Pregnant? Think your vitamin D levels are fine? It wouldn’t hurt to get a blood test…
Dr. Joyce Lee and a team of researchers at the University of Michigan studied 40 pregnant women. The majority of them were taking their prenatal vitamins. One would assume they would have all their major nutritional needs addressed right? Of those 40 women, only two of them had optimal blood levels of greater than 50ng/mL. 37 out of the forty woman had levels below 40 ng/mL and the majority of all of the women had significantly low levels that were below 20 ng/mL. More than a quarter of the women in the study had frightening vitamin D levels that were below 10 ng/mL!!!

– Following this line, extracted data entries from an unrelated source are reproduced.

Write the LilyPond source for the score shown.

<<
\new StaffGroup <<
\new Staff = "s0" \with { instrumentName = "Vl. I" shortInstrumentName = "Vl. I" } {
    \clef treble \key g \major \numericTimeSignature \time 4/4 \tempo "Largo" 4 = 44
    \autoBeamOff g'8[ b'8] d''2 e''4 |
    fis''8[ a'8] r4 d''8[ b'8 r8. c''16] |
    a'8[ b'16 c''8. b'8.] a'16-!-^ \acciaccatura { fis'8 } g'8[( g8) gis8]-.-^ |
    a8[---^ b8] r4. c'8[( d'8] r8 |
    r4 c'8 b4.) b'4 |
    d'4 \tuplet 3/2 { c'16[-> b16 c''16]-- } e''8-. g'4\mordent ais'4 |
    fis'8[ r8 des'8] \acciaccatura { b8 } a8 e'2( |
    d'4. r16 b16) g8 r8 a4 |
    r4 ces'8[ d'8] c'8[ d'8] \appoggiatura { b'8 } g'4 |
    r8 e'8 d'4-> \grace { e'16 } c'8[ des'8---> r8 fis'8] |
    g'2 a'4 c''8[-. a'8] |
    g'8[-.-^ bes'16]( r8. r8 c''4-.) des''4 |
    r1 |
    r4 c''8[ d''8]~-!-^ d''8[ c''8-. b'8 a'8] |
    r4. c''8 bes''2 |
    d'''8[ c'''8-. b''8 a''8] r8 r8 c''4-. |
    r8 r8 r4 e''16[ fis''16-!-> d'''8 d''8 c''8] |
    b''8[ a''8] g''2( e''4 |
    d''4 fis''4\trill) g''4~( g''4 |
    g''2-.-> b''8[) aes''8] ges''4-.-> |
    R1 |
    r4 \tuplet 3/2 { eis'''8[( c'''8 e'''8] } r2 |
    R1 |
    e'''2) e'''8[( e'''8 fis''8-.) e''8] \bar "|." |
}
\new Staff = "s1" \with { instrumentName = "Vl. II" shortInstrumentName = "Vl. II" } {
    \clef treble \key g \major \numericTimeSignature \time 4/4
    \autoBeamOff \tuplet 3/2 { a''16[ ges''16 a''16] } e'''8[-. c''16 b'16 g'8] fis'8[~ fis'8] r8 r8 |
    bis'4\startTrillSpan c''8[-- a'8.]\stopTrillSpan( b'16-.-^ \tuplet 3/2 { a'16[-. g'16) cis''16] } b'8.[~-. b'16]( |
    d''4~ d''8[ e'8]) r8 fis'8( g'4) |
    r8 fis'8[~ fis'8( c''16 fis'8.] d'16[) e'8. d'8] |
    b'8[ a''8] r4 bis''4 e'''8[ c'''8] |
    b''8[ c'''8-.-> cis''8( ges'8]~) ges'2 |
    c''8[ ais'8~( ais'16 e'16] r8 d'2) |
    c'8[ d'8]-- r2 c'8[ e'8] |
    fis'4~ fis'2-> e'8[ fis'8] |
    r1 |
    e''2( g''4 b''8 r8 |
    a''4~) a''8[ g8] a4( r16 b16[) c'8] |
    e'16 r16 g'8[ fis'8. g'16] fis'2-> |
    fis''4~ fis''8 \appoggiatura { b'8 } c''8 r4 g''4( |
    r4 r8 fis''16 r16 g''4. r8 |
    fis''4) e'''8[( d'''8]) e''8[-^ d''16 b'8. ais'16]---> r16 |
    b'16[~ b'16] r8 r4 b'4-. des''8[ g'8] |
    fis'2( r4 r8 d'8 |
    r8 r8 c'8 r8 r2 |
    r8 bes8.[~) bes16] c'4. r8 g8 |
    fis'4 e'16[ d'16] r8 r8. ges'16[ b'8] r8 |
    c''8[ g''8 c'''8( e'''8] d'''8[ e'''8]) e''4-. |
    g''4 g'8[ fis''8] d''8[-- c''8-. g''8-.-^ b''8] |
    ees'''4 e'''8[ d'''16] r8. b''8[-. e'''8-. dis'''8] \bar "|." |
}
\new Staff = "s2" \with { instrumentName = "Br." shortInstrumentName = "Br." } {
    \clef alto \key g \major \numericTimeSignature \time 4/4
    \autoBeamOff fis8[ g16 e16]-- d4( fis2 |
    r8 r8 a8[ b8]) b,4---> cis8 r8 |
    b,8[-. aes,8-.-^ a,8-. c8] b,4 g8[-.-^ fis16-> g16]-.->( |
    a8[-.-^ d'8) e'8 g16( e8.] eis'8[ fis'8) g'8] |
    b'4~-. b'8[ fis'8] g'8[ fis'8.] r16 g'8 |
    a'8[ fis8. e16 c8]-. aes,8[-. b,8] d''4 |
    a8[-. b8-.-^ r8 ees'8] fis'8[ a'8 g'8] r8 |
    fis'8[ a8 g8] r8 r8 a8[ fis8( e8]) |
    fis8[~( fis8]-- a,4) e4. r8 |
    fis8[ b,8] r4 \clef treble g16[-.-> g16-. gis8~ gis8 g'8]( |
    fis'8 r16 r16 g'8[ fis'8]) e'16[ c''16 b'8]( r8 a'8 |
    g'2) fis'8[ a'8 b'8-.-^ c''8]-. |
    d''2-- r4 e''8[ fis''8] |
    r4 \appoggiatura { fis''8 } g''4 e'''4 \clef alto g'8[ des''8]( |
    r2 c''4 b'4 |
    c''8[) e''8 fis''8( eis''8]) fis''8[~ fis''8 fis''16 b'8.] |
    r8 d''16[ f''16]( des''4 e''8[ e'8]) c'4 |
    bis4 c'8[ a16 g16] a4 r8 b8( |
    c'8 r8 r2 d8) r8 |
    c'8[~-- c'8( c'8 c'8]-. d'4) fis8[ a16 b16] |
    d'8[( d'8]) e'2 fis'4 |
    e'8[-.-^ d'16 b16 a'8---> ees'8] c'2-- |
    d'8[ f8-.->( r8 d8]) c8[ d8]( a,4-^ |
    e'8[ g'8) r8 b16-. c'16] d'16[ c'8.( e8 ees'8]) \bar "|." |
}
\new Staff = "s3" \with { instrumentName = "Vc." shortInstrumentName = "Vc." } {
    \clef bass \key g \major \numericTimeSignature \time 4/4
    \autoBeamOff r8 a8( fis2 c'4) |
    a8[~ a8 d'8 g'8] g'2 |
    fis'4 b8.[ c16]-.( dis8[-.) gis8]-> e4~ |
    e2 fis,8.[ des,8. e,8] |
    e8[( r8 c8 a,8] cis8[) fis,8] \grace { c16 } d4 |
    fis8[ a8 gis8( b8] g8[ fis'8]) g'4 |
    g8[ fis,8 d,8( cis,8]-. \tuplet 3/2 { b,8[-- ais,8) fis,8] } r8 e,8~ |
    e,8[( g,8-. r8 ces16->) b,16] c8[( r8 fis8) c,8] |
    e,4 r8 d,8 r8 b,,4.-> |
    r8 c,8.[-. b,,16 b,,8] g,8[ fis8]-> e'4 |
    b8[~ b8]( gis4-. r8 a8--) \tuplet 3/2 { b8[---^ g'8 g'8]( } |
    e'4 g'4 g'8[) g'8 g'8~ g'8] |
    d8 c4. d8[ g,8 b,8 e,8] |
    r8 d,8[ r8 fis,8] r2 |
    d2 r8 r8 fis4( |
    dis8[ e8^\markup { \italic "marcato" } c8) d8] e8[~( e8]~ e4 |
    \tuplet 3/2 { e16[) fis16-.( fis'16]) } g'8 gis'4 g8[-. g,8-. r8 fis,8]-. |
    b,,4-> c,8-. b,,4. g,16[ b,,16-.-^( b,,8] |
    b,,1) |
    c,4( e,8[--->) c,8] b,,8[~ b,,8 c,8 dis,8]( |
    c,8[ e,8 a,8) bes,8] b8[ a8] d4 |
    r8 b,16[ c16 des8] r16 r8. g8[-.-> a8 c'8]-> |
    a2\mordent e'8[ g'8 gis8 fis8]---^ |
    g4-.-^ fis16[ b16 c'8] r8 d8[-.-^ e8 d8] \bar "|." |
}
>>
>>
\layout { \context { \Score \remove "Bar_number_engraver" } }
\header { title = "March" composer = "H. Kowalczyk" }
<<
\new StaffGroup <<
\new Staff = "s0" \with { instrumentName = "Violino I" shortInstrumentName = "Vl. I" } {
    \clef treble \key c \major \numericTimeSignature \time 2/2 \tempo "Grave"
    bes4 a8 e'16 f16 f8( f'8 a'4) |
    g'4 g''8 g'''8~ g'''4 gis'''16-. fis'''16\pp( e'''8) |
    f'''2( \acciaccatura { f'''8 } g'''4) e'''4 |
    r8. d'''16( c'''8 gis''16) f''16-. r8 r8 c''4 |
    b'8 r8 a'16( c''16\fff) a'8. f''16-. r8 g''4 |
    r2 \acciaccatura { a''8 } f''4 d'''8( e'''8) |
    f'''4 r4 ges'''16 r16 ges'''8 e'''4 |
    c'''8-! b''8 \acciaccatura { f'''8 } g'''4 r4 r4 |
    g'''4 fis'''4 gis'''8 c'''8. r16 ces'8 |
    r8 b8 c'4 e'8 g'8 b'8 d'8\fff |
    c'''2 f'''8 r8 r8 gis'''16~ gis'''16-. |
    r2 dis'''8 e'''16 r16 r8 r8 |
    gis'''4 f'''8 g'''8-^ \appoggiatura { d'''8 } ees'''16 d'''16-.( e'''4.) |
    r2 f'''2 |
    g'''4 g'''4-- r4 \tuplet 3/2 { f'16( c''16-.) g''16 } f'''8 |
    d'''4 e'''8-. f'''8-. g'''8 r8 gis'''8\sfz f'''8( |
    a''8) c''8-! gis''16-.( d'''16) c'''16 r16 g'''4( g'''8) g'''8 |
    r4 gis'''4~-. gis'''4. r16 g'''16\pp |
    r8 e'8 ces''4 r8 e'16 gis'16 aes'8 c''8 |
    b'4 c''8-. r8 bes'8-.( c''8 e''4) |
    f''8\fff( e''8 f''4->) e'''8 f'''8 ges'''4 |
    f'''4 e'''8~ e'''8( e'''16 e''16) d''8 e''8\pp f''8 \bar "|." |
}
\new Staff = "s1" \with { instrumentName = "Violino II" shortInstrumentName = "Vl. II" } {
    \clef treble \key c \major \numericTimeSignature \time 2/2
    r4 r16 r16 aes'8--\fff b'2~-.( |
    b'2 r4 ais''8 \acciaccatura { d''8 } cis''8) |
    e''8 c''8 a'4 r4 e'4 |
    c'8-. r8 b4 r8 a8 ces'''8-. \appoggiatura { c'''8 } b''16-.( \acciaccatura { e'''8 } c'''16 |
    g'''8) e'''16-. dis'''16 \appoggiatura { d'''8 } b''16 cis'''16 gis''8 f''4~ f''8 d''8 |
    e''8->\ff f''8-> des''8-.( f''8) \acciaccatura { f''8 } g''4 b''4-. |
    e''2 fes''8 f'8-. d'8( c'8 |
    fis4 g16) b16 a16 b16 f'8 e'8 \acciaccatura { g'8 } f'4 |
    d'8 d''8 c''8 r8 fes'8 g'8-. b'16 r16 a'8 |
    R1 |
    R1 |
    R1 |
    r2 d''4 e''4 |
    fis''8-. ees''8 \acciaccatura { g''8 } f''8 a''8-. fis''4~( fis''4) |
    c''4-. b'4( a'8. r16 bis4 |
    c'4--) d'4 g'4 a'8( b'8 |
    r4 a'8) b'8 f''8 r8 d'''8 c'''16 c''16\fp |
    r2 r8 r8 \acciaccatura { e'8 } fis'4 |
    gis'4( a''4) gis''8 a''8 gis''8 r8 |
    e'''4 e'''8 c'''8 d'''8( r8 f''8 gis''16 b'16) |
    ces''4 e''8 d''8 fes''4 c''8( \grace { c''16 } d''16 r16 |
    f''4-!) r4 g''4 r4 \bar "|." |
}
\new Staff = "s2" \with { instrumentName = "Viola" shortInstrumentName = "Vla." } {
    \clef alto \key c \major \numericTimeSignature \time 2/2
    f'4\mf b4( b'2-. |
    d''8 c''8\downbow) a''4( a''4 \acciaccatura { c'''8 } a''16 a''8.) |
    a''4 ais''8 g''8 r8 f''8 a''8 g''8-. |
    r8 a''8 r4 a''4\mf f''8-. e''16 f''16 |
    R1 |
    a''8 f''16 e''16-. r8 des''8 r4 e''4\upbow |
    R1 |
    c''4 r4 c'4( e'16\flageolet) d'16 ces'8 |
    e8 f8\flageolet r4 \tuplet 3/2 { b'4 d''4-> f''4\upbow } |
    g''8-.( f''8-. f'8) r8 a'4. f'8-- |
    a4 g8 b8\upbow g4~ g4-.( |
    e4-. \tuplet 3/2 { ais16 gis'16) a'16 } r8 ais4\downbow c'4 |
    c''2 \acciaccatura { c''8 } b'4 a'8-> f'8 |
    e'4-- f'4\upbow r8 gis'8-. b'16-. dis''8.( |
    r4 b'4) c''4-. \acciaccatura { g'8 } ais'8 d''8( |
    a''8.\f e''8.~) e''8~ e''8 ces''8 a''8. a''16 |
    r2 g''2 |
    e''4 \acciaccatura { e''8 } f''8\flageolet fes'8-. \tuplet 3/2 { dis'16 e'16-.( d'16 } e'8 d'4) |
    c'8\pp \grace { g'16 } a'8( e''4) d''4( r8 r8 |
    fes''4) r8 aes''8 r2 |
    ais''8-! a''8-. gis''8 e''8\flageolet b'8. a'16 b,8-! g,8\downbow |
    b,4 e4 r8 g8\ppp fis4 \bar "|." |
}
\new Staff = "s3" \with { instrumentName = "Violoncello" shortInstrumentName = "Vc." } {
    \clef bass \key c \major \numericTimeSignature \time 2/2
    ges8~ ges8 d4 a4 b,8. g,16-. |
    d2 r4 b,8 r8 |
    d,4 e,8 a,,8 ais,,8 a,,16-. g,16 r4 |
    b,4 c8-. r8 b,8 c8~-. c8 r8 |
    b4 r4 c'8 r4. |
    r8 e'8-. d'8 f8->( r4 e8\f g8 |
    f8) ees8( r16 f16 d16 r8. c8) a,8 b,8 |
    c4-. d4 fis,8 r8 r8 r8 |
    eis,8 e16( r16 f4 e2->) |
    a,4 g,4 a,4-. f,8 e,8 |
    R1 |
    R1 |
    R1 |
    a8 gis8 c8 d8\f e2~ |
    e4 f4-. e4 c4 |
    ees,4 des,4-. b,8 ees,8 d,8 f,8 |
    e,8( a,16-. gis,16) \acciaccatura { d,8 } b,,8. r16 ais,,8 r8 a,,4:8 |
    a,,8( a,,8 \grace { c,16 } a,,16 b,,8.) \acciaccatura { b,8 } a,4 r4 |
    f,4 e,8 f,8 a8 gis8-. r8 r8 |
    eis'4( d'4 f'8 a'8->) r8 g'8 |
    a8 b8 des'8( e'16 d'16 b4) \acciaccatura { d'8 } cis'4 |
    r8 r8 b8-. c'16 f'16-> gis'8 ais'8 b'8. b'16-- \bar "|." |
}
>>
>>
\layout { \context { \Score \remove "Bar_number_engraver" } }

40 women isn’t that many though, so we could dismiss it. Maybe it was winter in Michigan. But Dr. Lisa Bodnar and her team at the University of Pittsburg had a study group of 400 pregnant women. Granted, Pennsylvania is still fairly north and vitamin D is naturally obtained from the sun, but 63% of those 400 women had levels below 30 ng/mL! Prenatal vitamins did almost nothing to protect those women either.
It’s important to consider that prenatal vitamins are sorely lacking in adequate amounts of the right kind of vitamin D.
When a woman’s levels are too low, she risks:
- A higher likelihood of having a C-section- Women with levels below 15 ng/mL were four times more likely to have a c-section in a Boston study.
- A greater chance of getting bacterial vaginosis- Pregnant women with low levels were almost twice as likely to experience Bacterial vaginosis. (Consequences of that spiral once antibiotics are used as a treatment.)
- A higher chance of experiencing pre-eclampsia- Women with levels below 15 ng/mL were five times more likely to experience pre-eclampsia.
- A greater likelihood of suffering from gestational diabetes- Women with low levels were almost three times more likely to develop gestational diabetes.
That’s just pregnancy risks. The risks to a child born of a mother who was deficient are enormous. A complete breakdown can be found at www.vitamindcouncil.org.